Actualité d’Aïtmatov
24042013C’est Hugues et Ludmila Krasnova qui m’ont fait découvrir l’écrivain kirghize, mais avant tout soviétique, Tchinguiz Aïtmatov. Les romans d’Aïtmatov peuvent paraître aujourd’hui passés, comme on dit d’une étoffe qu’elle est passée, par le ton humaniste, parfois enflé, qu’ils adoptent en plus d’un endroit. Mais ce n’est pas cet aspect-là, même si je le respecte profondément, qui m’attire aujourd’hui chez lui. Non, ce qui m’attire intensément, c’est ceci. Aïtmatov excelle à mettre en résonance l’homme et la nature. Davantage encore, dans plusieurs de ses romans, et des plus grands, Aïtmatov met en résonance, avec un très grand talent, le destin d’êtres humains et le destin d’animaux. Ainsi il y a, aux toutes premières pages des Rêves de la louve, cette scène extraordinaire, une des plus saisissantes que j’ai lues dans un roman, de la rencontre dans la steppe désertique entre la louve Akbara, qui protège ses petits, et un homme, dont on ignore encore le nom et pourquoi il erre à pied en cet endroit, qui, terrifié, « en perd momentanément la raison » et demeure prostré, ce qui empêche au dernier moment la louve de le saisir à la gorge.
Peut-être est-ce les études que suivit d’abord Aïtmatov, dans la section élevage d’un institut agronomique, qui ont favorisé chez lui cette faculté de parler des animaux, ou même de les laisser parler dans leur langage non verbal.
Peut-être alors l’actualité d’Aïtmatov tient-elle en ceci. Si l’homme occidental, celui que René Descartes engageait à être maître et possesseur de la nature, rencontre désormais ses limites, en un épuisement de cette nature et jusqu’en un épuisement de son essence d’homme, peut-être alors convient-il aussi de changer notre vision et notre appréhension de ces êtres qui pour Descartes n’étaient que des machines en mouvement, et pour beaucoup aujourd’hui de simples stocks de viande, mais représentent sans doute une part majeure de notre humanité même.

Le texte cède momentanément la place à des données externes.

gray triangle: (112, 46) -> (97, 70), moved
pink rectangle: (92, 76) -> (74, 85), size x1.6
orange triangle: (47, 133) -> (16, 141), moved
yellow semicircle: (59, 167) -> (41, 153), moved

A lire: Adieu Goulsary ( qui met en scène le cheval, compagnon d’une vie, d’un berger, récemment réédité aux Editions du Rocher), Il fut un blanc navire (où il y a une déchéance à tuer pour sa viande un animal sacré, Editions Phébus ), Une journée plus longue qu’un siècle ( dont l’un des personnages est un chameau indomptable), Les rêves de la louve. Ces deux derniers livres sont épuisés, très recherchés en occasion, mais disponibles en bibliothèque publique, en tout cas à Bruxelles.